_Your assignment_. Output the data below line for line, exactly, up to and including the line where "Size: 43055 bytes" appears.

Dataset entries
---+---

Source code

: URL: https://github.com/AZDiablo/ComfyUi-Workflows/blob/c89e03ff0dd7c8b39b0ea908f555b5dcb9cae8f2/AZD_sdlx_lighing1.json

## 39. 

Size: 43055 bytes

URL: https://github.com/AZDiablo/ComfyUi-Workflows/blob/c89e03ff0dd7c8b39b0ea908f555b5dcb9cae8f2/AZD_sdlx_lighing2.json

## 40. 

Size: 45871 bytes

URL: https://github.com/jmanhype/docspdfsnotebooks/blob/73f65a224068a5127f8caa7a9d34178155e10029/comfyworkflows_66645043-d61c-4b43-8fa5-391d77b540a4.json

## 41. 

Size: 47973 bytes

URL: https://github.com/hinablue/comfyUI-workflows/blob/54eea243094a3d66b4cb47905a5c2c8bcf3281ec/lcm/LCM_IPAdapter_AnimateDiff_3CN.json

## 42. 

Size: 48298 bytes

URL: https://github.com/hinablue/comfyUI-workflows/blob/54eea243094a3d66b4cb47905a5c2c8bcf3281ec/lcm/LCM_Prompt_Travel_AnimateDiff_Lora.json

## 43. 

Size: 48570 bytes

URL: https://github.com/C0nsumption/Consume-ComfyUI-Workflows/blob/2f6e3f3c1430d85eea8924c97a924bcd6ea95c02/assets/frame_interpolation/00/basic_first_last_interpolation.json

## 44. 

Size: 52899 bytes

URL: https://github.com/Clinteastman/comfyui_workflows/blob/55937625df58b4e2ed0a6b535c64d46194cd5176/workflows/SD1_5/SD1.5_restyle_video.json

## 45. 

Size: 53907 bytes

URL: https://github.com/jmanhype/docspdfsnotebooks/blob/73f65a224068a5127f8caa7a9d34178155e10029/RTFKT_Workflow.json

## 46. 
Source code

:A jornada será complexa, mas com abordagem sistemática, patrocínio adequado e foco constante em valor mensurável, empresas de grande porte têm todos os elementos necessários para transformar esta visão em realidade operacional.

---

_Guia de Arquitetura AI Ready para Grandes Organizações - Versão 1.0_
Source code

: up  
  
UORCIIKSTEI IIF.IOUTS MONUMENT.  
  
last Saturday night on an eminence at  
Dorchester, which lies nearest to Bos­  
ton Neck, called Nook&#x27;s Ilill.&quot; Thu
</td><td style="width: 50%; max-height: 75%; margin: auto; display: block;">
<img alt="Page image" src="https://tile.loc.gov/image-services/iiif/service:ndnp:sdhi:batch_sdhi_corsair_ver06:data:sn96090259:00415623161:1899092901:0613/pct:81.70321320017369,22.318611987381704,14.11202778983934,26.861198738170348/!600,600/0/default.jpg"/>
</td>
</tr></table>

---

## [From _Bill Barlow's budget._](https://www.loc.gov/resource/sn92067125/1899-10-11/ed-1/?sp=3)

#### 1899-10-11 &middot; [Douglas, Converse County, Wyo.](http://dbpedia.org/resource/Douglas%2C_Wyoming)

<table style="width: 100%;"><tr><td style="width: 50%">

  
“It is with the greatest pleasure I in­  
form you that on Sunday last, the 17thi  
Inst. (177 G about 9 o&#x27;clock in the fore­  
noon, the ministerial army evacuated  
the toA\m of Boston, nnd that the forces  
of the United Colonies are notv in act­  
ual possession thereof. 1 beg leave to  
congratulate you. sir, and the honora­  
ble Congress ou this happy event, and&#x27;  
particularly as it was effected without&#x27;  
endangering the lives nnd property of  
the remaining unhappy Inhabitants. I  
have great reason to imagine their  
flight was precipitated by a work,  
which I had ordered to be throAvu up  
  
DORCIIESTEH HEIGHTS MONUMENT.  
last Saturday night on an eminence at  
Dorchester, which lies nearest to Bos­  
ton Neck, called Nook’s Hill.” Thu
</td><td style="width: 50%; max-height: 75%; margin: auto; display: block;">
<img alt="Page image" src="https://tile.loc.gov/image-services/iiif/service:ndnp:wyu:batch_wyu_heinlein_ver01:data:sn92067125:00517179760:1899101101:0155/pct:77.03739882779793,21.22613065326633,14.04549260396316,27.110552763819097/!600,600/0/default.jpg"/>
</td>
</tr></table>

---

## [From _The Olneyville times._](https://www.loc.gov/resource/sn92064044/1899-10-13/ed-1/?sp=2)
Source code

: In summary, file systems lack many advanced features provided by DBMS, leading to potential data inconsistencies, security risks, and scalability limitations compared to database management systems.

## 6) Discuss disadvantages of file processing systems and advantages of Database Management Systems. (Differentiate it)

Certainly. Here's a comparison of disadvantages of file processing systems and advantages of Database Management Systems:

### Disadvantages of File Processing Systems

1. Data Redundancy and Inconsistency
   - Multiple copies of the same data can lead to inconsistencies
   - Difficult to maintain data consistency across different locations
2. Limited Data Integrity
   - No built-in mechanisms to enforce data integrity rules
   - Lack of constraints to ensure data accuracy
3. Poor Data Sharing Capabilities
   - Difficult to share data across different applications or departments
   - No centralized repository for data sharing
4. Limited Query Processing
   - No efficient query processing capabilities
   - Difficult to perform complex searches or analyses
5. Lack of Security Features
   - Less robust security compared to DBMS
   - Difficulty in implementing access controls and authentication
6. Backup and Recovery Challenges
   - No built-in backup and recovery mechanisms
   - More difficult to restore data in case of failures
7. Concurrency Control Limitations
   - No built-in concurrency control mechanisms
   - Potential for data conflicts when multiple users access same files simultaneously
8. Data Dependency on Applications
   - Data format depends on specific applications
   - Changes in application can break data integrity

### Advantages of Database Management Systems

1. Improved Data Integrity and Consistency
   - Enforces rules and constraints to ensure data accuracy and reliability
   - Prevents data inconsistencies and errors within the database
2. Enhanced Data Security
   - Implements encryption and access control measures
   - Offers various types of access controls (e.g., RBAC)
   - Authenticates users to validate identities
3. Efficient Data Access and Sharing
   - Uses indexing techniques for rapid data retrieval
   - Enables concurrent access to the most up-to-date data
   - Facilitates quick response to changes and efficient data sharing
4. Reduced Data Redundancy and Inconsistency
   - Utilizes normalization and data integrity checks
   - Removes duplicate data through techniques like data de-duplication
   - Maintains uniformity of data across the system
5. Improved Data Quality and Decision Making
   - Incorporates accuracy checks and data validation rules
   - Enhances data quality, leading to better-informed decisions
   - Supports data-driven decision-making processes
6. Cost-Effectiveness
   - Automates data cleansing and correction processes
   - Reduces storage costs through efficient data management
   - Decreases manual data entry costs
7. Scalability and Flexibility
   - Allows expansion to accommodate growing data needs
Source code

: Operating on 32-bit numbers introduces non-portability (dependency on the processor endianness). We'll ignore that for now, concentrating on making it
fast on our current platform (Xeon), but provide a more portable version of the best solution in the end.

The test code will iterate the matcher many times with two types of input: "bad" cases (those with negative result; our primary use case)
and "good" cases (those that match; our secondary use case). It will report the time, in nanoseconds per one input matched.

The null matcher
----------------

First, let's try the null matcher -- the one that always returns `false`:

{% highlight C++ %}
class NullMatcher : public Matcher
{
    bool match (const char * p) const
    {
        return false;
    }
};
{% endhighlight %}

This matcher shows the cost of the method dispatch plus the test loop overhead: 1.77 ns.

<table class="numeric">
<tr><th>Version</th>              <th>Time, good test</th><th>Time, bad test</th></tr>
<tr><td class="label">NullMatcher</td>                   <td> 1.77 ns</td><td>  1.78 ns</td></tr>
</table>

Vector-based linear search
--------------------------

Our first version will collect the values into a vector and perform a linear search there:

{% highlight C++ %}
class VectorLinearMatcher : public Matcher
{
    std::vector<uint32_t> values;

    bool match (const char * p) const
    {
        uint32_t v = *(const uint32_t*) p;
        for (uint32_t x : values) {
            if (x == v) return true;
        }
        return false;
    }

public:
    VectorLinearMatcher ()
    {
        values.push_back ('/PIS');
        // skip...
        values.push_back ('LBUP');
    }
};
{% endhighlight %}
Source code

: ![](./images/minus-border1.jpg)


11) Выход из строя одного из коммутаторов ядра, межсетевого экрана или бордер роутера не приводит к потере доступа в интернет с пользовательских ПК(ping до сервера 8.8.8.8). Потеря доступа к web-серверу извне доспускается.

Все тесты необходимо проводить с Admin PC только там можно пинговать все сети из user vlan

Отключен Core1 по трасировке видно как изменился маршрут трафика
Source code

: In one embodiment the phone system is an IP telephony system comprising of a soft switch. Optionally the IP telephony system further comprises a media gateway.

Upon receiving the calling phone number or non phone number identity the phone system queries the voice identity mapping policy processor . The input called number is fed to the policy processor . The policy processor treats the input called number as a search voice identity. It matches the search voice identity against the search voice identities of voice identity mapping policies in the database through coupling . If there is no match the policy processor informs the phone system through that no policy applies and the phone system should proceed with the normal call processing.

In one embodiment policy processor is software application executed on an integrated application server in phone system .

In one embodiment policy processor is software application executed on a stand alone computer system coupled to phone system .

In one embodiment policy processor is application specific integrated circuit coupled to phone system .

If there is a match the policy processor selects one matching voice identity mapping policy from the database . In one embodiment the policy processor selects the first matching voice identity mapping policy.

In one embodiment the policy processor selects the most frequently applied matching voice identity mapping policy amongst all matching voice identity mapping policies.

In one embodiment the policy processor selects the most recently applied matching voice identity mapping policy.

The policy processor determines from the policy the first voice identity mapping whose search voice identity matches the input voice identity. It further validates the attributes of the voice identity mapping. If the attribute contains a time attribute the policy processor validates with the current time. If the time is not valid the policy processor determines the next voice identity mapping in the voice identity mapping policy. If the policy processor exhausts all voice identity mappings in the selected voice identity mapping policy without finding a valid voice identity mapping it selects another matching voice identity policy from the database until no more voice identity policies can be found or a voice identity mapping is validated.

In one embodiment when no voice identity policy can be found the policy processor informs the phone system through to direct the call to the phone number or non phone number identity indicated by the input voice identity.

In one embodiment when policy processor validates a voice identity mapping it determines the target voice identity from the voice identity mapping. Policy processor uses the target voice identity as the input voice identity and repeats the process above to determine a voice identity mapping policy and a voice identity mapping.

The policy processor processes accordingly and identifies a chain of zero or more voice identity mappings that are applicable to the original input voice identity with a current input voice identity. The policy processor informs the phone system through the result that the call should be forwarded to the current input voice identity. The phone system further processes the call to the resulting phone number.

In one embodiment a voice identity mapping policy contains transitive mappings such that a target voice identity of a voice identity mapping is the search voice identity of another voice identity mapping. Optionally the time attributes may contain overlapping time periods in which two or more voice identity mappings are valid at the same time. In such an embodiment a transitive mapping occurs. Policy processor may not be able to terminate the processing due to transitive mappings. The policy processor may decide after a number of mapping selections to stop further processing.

---+---

_Reply_.
Source code

: URL: https://github.com/AZDiablo/ComfyUi-Workflows/blob/c89e03ff0dd7c8b39b0ea908f555b5dcb9cae8f2/AZD_sdlx_lighing1.json

## 39. 

Size: 43055 bytes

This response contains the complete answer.